After lunch at Leo's (thanks to Michelle & Connor Tibke!), it was on to Belfast. You know what that means: more landscape shots!






Seriously, have I mentioned how beautiful Ireland is? This next shot is coming west out of the highlands and down towards Belfast.


(A quick note about the trip into Northern Ireland: I had read that the two nations had an open border, which surprised me since they were blowing each other up not too long ago. As it turns out, "open" is an understatement. I figured there would be a gate to pass through or line to drive over or a big sign reading "WELCOME TO THE UNITED KINGDOM" or something, but no.

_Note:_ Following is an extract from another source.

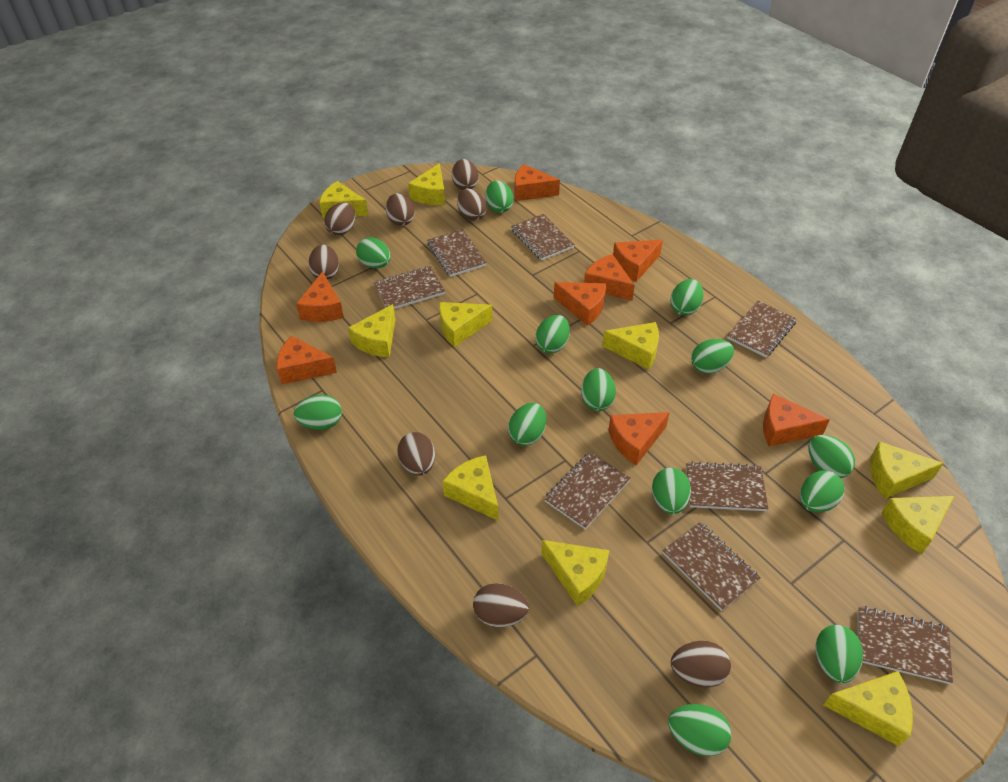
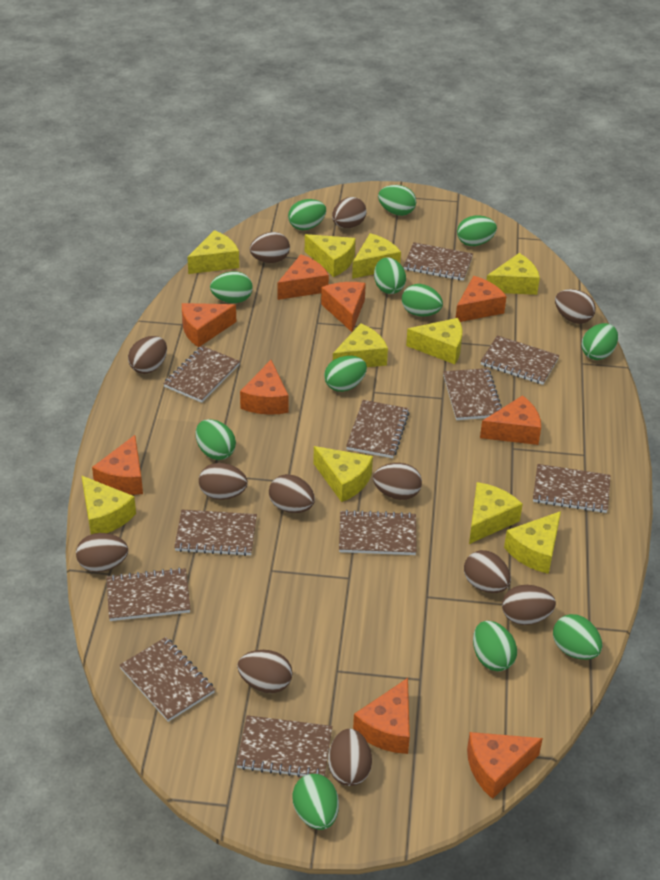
brown egg: [308,245,339,280] [324,202,355,235] [386,193,415,226] [398,432,435,476] [452,159,479,190] [457,189,487,221] [473,583,529,627] [671,641,731,688] = 8 -> [76,533,128,572] [128,336,167,374] [199,463,248,500] [237,650,293,693] [250,232,290,263] [269,474,315,513] [328,729,372,786] [332,197,367,228] [373,463,422,500] [464,550,511,593] [502,585,556,625] [555,289,596,324] = 12
brown notebook: [374,266,445,309] [427,229,487,277] [511,214,575,260] [544,452,631,530] [662,522,761,611] [686,461,768,511] [727,301,797,357] [858,606,953,684] = 8 -> [106,567,190,621] [119,637,215,722] [163,346,240,403] [174,510,257,556] [236,715,332,777] [339,510,417,555] [346,400,410,458] [403,242,473,281] [443,368,502,420] [480,335,559,385] [533,464,611,513] = 11
green egg: [293,395,342,430] [356,237,391,268] [485,180,513,213] [508,403,546,446] [535,315,570,353] [581,368,616,411] [652,468,691,514] [668,704,731,756] [670,279,704,315] [691,339,734,374] [800,470,844,513] [809,435,855,478] [816,625,863,683] = 13 -> [196,419,236,460] [210,271,253,303] [288,199,326,230] [292,774,339,830] [324,356,367,392] [374,258,406,294] [378,185,416,216] [402,284,443,317] [457,215,497,246] [473,621,517,671] [553,614,602,660] [581,323,618,360] = 12
orange cheese: [277,336,337,384] [296,272,344,322] [515,164,560,201] [554,282,606,326] [584,254,635,301] [608,412,670,465] [613,240,663,282] [763,394,830,447] = 8 -> [92,435,143,495] [182,303,236,347] [240,360,289,415] [277,254,329,300] [321,282,366,332] [353,678,410,754] [456,276,507,322] [467,732,543,799] [480,395,541,445] = 9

The only changes we could spot were the license plates on parked cars, and the speed limits on our Garmin unit suddenly switched from KPH to MPH. It was weird.) 

At last we arrived in our hotel in Belfast (thanks to Amy Lineaweaver & Marianna McClellan and Bob & Julie Zwink!) and enjoyed a quite night with some really good pizza (thanks to Glenn & Melissa Pasley!) Our two nights in Belfast would be our last two nights on the island.